### Work request
Return the lines below that contain "format".

### Source data
━━━━━━━━

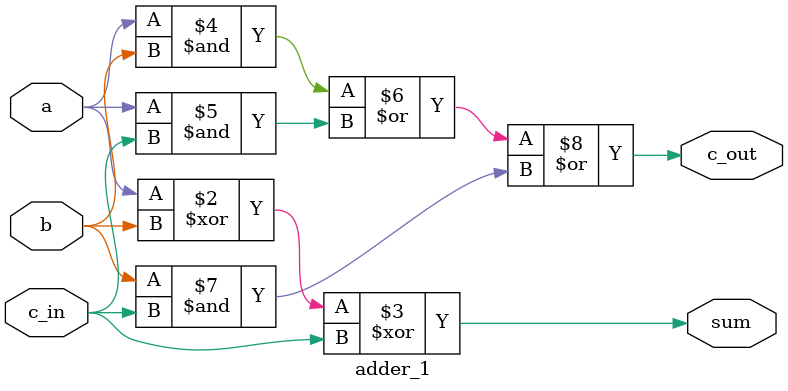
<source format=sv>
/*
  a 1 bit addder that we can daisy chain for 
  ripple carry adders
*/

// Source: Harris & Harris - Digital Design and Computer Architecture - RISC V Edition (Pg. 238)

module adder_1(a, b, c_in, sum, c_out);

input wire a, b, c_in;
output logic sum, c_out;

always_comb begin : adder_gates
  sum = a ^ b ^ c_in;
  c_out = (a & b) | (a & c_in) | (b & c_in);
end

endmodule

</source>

━━━━━━━━

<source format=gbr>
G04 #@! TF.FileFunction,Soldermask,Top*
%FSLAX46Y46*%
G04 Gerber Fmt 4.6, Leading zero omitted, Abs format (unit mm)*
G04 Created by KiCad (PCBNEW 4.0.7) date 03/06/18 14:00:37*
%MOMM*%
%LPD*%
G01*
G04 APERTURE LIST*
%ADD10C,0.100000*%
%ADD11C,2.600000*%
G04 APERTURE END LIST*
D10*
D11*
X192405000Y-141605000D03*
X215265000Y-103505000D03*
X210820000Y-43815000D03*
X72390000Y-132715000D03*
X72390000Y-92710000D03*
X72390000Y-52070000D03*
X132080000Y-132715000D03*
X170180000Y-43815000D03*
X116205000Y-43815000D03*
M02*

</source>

━━━━━━━━

### Exercise response
<source format=sv>
<source format=gbr>
G04 Gerber Fmt 4.6, Leading zero omitted, Abs format (unit mm)*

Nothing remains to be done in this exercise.